[Provided records]
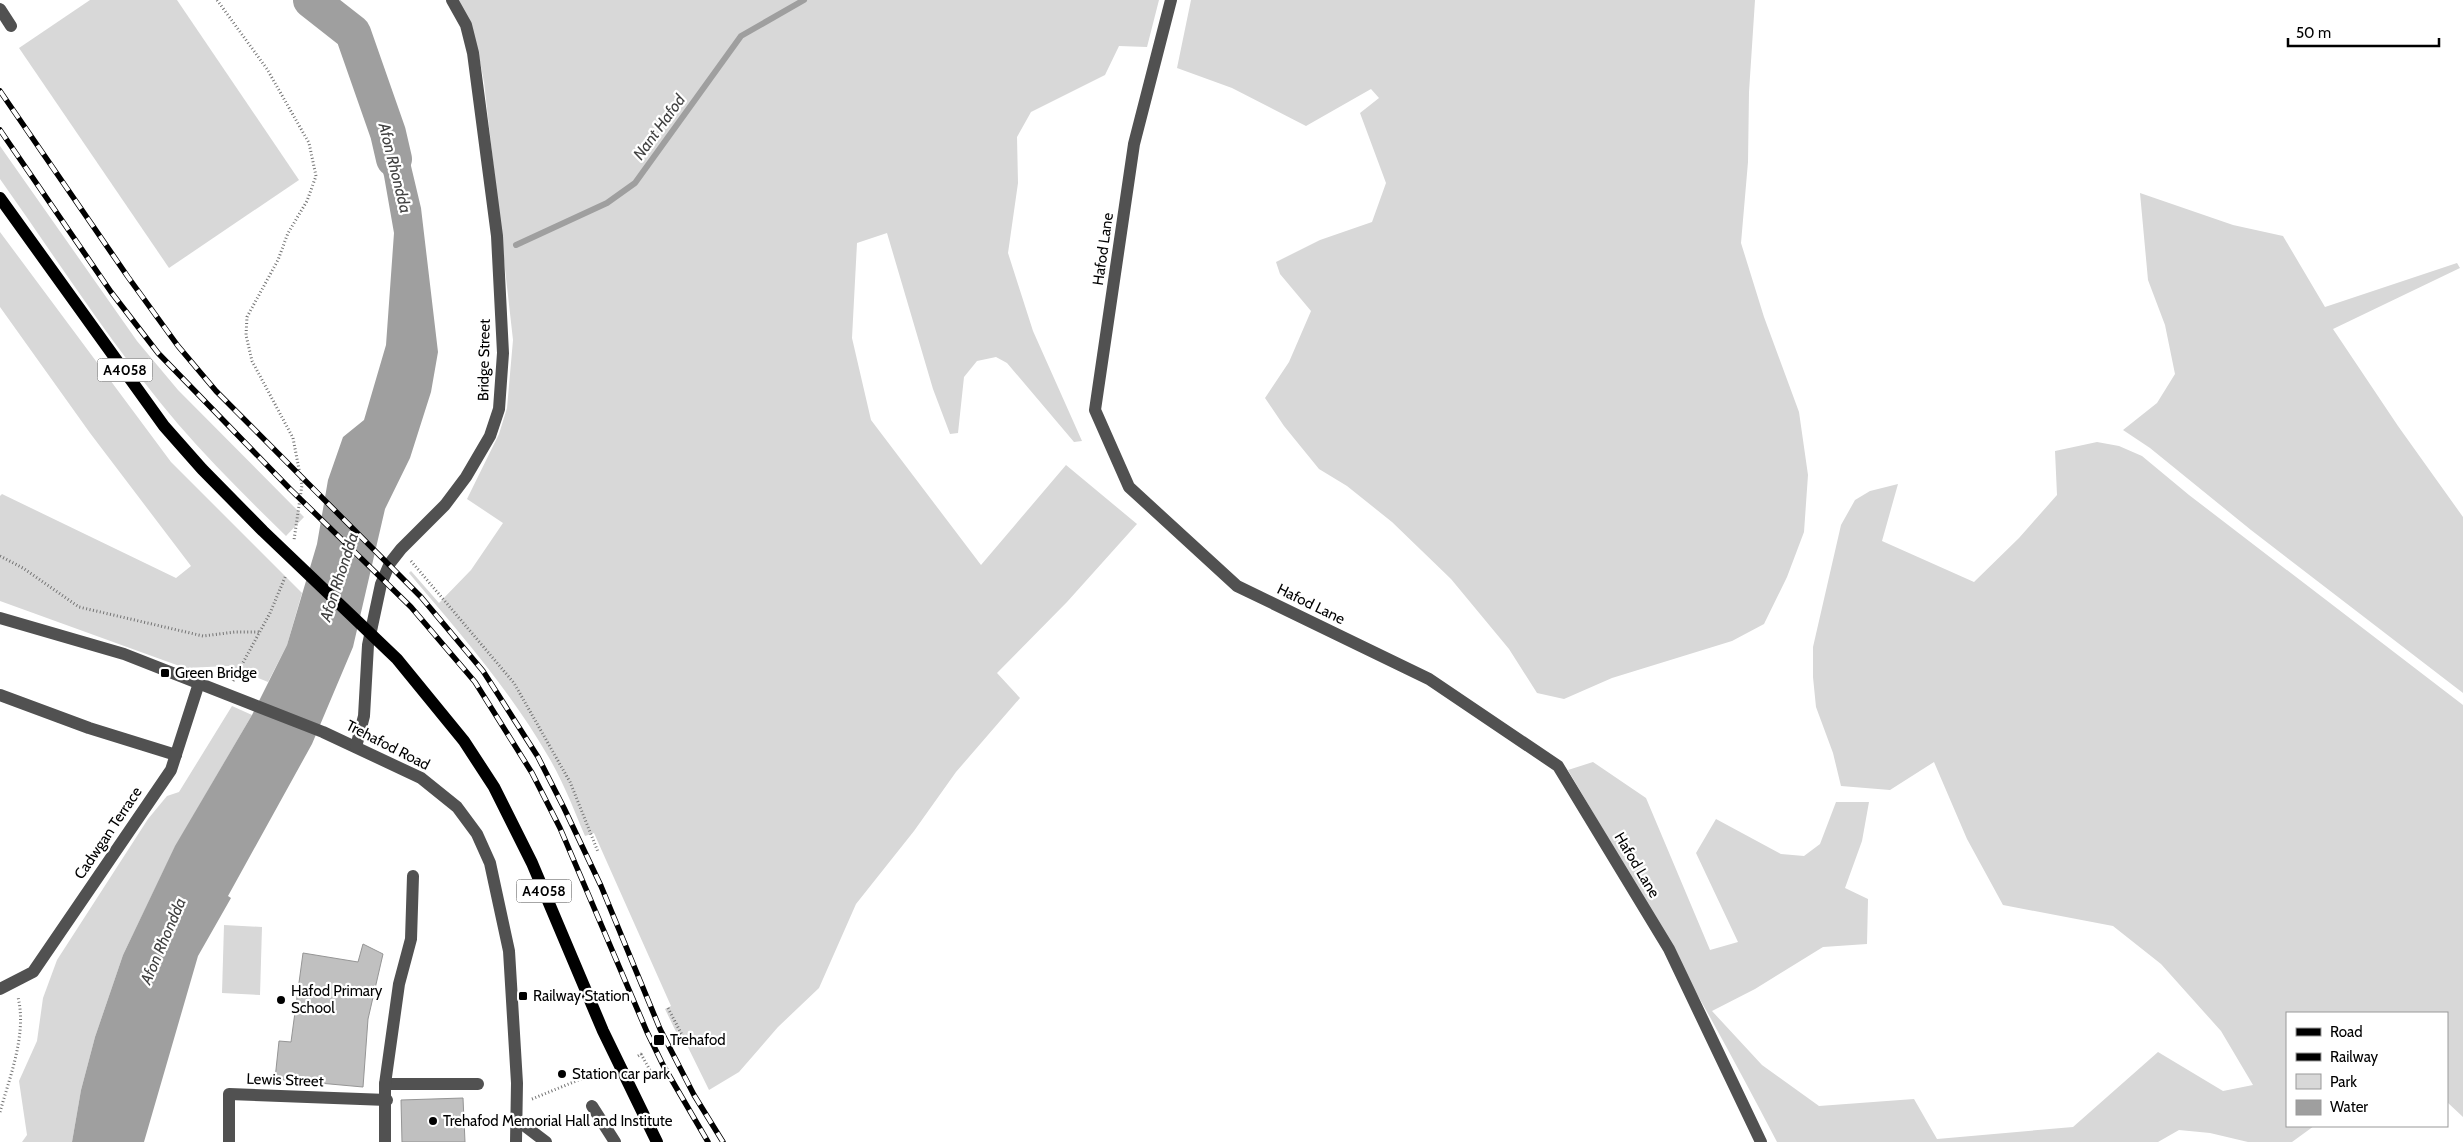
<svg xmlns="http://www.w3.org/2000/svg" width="2463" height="1142" font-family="Cabin,sans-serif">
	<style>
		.green { fill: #d8d8d8 }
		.water { fill: #9f9f9f }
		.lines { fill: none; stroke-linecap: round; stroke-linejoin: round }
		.stream { stroke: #9f9f9f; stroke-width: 6 }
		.river { stroke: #9f9f9f; stroke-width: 36 }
		.building { fill: #c0c0c0; stroke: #959595 }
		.path { stroke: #737373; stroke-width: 3; stroke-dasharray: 1 2.5; stroke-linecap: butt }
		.minor { stroke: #515151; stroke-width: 12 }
		.major { stroke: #000; stroke-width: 12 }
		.rail-casing { stroke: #000; stroke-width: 5.5 }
		.rail { stroke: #fff; stroke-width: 4; stroke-dasharray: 11; stroke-linecap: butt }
		.poi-dot { fill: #000; stroke: #fff; stroke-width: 2 }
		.labels { text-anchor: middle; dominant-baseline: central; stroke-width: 4.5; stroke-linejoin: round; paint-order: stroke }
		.shield { fill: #fff; stroke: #4c4c4c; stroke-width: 1 }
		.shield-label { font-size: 14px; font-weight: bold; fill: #000 }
		.street-label { font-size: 15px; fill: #000; stroke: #fff }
		.poi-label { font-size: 15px; fill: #000; stroke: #fff; text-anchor: start }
		.water-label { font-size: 16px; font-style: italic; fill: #404040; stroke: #fff }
	</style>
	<rect width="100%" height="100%" fill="#fff"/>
	<g class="green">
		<polygon points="90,0 177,0 299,180 169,268 19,48"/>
		<path d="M457 0H1159L1147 47 1119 46 1105 75 1031 112 1017 137 1018 183 1008 253 1033 331 1082 441 1074 442 1007 363 996 357 977 361 964 377 958 433 950 434 933 389 887 233 857 243 852 338 871 420 981 565 1066 465 1137 524 1067 602 997 673 1020 698 956 772 914 831 856 904 819 988 778 1027 739 1072 709 1090 684 1039 680 1040 665 1009 671 1006 594 833 585 836C574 810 563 781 548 756 510 690 458 631 409 573L411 571 439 603 471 570 503 523 467 499 499 434 507 408 513 340 484 82C478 49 474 30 457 0Z"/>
		<polygon points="1191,0 1755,0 1749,92 1748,162 1741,243 1764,317 1799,412 1808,475 1804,532 1787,577 1764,624 1732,641 1612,678 1564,699 1537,693 1509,649 1451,579 1392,522 1347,486 1319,469 1284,426 1265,398 1289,362 1311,311 1280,274 1276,262 1320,240 1372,222 1386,183 1360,113 1379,98 1371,89 1306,126 1232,88 1177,68"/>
		<path d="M0 146 137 341 178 390 304 517 286 536C249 500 212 463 178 424 113 347 58 261 0 179Z"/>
		<polygon points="2140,193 2233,225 2283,236 2325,307 2457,263 2460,268 2333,329 2398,426 2463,517 2463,693 2251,530 2150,448 2123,430 2157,403 2175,374 2165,325 2148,280"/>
		<polygon points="0,232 171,462 302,593 287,645 268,682 229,666 185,668 0,601 0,496 2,494 176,578 191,566 90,433 0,307"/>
		<path d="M2097 442 2119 446 2142 456 2189 495 2463 705V1117L2447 1102V1013H2287V1126H2314L2292 1142H2248L2210 1133 2179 1130 2158 1142H1777C1711 1015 1640 892 1568 770L1593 762 1646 798 1710 950 1738 942 1696 853 1716 819 1781 854 1804 856 1820 844 1836 802H1869L1862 841 1845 888 1868 899 1867 944 1823 947 1755 989 1712 1011 1762 1065 1819 1106 1914 1099 1937 1139 2073 1127 2158 1052 2223 1091 2253 1085 2221 1031 2161 964 2113 926 2003 905 1967 839 1934 762 1890 790 1841 786 1833 753 1816 707 1813 677V647L1841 525 1855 500 1870 491 1898 484 1882 541 1974 582 2019 538 2057 495 2055 451Z"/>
		<polygon points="232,706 252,715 175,847 123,955 95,1037 81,1090 72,1142 22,1142 27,1135 19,1081 37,1041 43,998 57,960 148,819 167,796 179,792"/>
		<polygon points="224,925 262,927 260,995 222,993"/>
	</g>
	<polygon class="water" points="397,107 421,208 438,352 431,392 410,458 385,509 353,647 312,744 228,896 231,898 198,956 144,1142 72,1142 81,1090 95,1037 123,955 175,846 252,715 287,645 317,544 328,480 343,437 364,420 386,345 394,233 384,176 367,116"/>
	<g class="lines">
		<polyline class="stream" points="516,245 607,203 635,183 741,36 804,0"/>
		<polyline class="river" points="311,0 353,33 388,133 394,159"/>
	</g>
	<g class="building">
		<polygon points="363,944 383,954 368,1019 363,1087 275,1079 279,1041 291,1042 303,953 358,962"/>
		<polygon points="463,1098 465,1142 402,1142 401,1100"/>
	</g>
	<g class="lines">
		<g class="path">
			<polyline points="217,0 267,69 309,143 316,176 307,201 288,233 278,260 247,317 246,335 252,361 293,438 302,485 294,540"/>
			<polyline points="0,556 23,568 79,607 203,636 235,632 259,632"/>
			<polyline points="411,561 514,683 570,782 598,852"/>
			<polyline points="233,681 270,613 286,575"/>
			<polyline points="668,1008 682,1035 679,1037"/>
			<polyline points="641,1054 656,1081"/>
			<polyline points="638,1056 643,1053"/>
			<polyline points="532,1099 603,1070"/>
			<path d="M0 1112C10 1076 27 1034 18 997"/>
		</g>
		<g class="minor">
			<polyline points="1171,0 1134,144 1095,410 1129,487 1237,586 1429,679 1558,766 1669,949 1761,1142"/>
			<polyline points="0,9 11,26"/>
			<polyline points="0,618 124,654 323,732 421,778 457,807 477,834 490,863 509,951 517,1083 516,1142"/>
			<polyline points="0,695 89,728 176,755"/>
			<polyline points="356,747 364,716 368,645 381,584 390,563 401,549 445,505 466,477 490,436 499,409 503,353 497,236 473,53 466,25 452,0"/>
			<polyline points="0,989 33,972 171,770 199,683"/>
			<polyline points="385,1084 478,1084"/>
			<polyline points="592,1106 615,1142"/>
			<polyline points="517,1120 546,1142"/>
			<polyline points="229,1142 229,1094 387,1100"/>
			<polyline points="385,1142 385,1084 399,984 411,939 413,876"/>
		</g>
		<polyline class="major" points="0,198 164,426 202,469 263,531 397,659 464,741 494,787 532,863 603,1031 657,1142"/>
		<defs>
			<g id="rail">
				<polyline points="0,91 128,277 178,346 216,391 421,597 483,671 538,757 564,808 601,886 660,1029 694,1095 723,1142"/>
				<polyline points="0,130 111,292 158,353 290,489 411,607 475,682 532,773 560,828 647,1032 663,1065 708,1142"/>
			</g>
		</defs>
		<use href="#rail" class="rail-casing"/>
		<use href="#rail" class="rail"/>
	</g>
	<g class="poi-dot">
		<rect x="160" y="668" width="10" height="10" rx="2.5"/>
		<rect x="518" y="991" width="10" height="10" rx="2.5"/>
		<circle cx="281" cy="1000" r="5"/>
		<rect x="653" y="1034" width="12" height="12" rx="2.5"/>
		<circle cx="562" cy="1074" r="5"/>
		<circle cx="433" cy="1121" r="5"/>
	</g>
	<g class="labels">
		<g class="shield">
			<rect x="97.5" y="358.5" width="55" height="23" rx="4"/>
			<rect x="516.5" y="879.5" width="55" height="23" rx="4"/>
		</g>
		<g class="shield-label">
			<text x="125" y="370">A4058</text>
			<text x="544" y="891">A4058</text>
		</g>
		<g class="street-label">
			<text transform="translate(1103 249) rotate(-82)">Hafod Lane</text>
			<text transform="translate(484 360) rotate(-89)">Bridge Street</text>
			<text transform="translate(1311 604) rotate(26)">Hafod Lane</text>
			<text transform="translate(388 745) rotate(27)">Trehafod Road</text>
			<text transform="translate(108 833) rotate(-56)">Cadwgan Terrace</text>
			<text transform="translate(1637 865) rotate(59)">Hafod Lane</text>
			<text transform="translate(285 1080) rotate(2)">Lewis Street</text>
		</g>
		<g class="poi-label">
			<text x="175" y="673">Green Bridge</text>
			<text x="291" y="991">Hafod Primary<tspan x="291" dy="17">School</tspan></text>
			<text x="533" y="996">Railway Station</text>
			<text x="670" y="1040">Trehafod</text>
			<text x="572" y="1074">Station car park</text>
			<text x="443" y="1121">Trehafod Memorial Hall and Institute</text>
		</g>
		<g class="water-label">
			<text transform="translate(659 127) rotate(-54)">Nant Hafod</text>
			<text transform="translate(395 168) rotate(76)">Afon Rhondda</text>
			<text transform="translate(339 577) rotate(-72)">Afon Rhondda</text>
			<text transform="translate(163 941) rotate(-67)">Afon Rhondda</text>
		</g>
	</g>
	<rect x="2286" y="1012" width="162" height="115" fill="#ffffff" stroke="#999999"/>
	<rect x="2296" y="1028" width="25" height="8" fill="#000000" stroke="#999999"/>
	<text x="2330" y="1037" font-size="15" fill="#000000">Road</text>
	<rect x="2296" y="1053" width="25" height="8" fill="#000000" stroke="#999999"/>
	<text x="2330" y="1062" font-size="15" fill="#000000">Railway</text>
	<rect x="2296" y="1074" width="25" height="15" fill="#d8d8d8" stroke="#999999"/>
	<text x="2330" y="1087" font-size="15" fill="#000000">Park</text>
	<rect x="2296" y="1100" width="25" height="15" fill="#9f9f9f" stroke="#999999"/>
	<text x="2330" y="1112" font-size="15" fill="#000000">Water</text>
	<path d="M2288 38v8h151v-8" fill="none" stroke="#000000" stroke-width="2.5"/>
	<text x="2296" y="38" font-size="15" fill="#000000" stroke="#ffffff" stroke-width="4" paint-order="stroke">50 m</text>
</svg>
[/Provided records]
What you should do
Would you return all lines from the preceding listing that contain the word "labels"?

Response
		.labels { text-anchor: middle; dominant-baseline: central; stroke-width: 4.5; stroke-linejoin: round; paint-order: stroke }
	<g class="labels">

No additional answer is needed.